From my earliest memories in the NYC market, Channel 2, WCBS-TV would run all night. Looking at old TV Guides, I see this wasn't always the case. Most network affiliated stations by the early 50s would run a late movie after the news while NBC affiliates would run the Tonight Show which started with Steve Allen hosting in 1954.
At first WCBS-TV ran one movie, "The Late Show," then a second movie, "The Late Late Show" by the late 50s, going off the air around 3 or 3:30am. It wasn't till sometime in the 60s that they'd run a third movie, essentially becoming a round-the-clock TV station. However, whoever did the scheduling never bothered to make sure the last movie ended around the beginning of the broadcast day. Some nights there'd be up to an hour of the Test Pattern before the Star Spangled Banner aired, followed by the morning Sermonette and then CBS's Sunrise Semester, a college lecture.
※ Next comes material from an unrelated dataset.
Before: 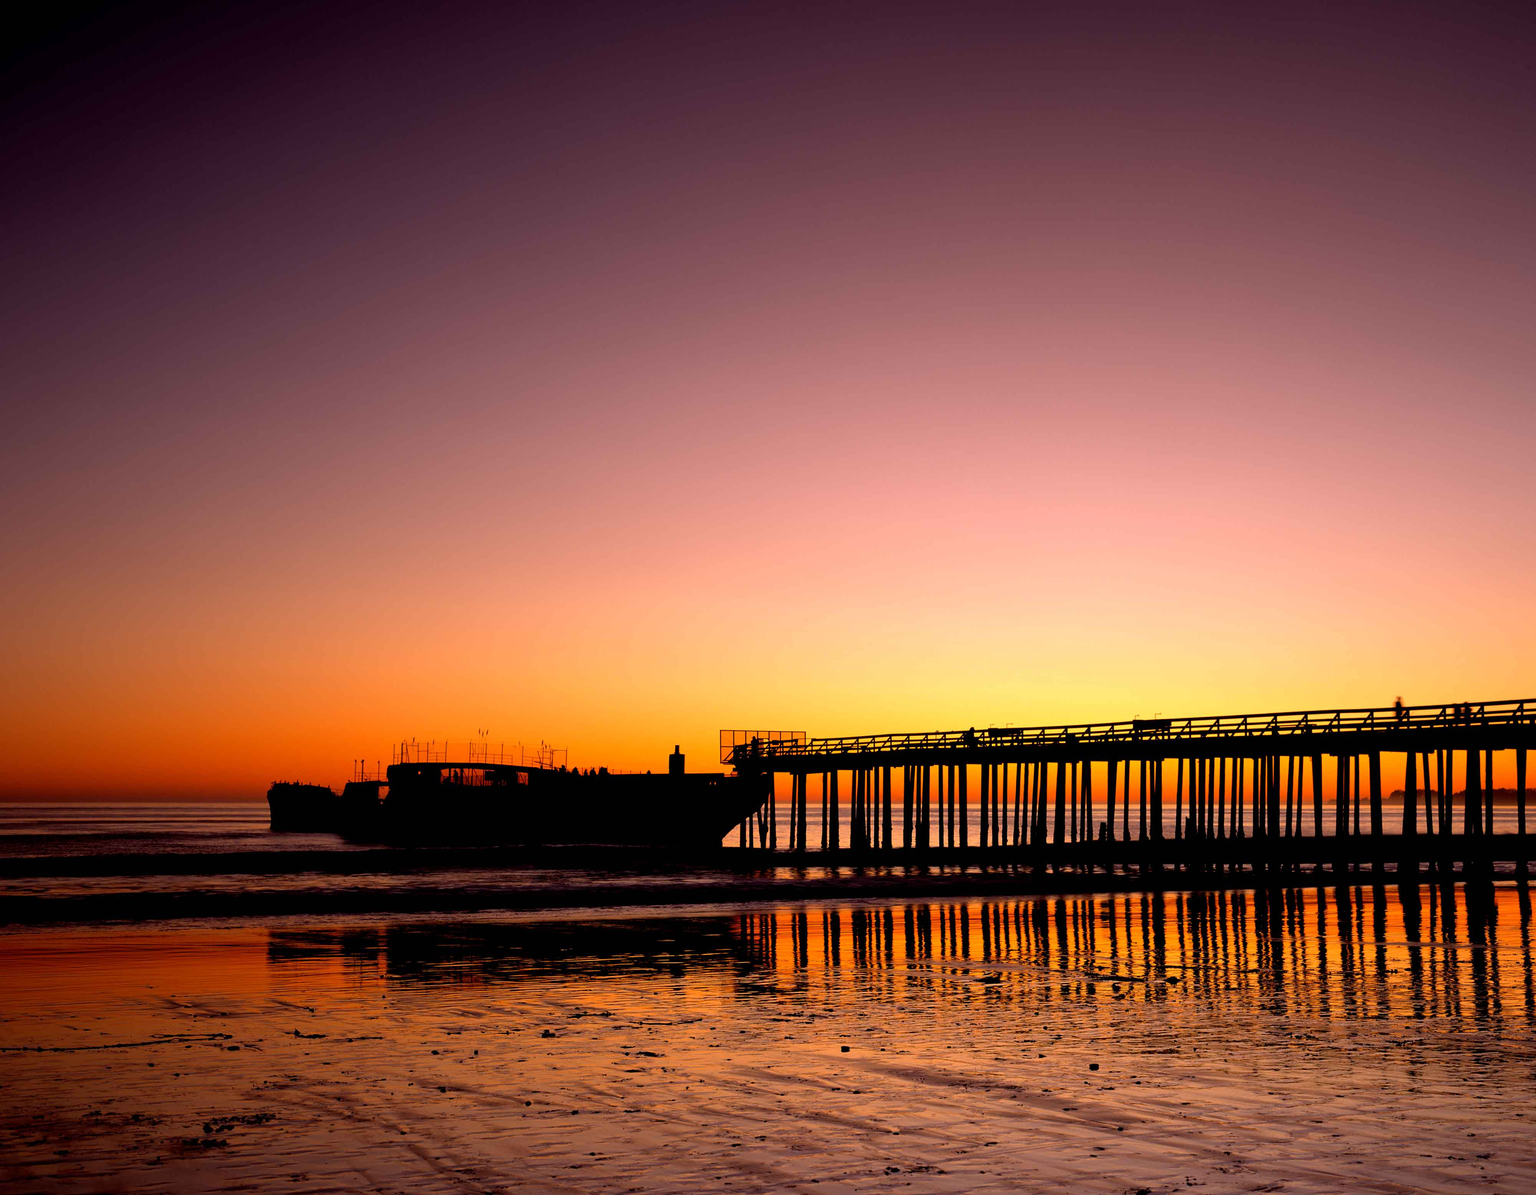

I wonder if they thought nobody would be up at 5am, so it didn't matter if the movies timed out correctly? Or why they didn't think to run an old half-hour sitcom or other program such as Mike Wallace's "Biography" to fill in the gap? Or did everyone just figure that every station should run its test pattern for a while so the boys in engineering had a chance to make adjustments before the start of a new day?
Of course, today stations run 24/7, never running the SSB or a test pattern. But they have live news programming beginning at 4:30am in many markets and at 5am in smaller markets. So much for the theory that nobody's watching at that early hour.
One last memory. Since we just finished with the holidays, I remember when WCBS-TV every Christmas Eve ran three movies overnight into Christmas morning... the three versions of A Christmas Carol. I believe CBS Network ran services from a well-know Protestant Church someplace in the U.S. which they still do (in contrast with NBC's tradition to this day to show Midnight Mass from the Vatican). Then at 12:30 or 1am, when the network was finished, WCBS-TV would run each version of A Christmas Carol, starting with the latest, which I suppose was the Alastair Sim version from 1951, which my dad always said was his favorite. I believe there was one from the 40s and one from the 30s.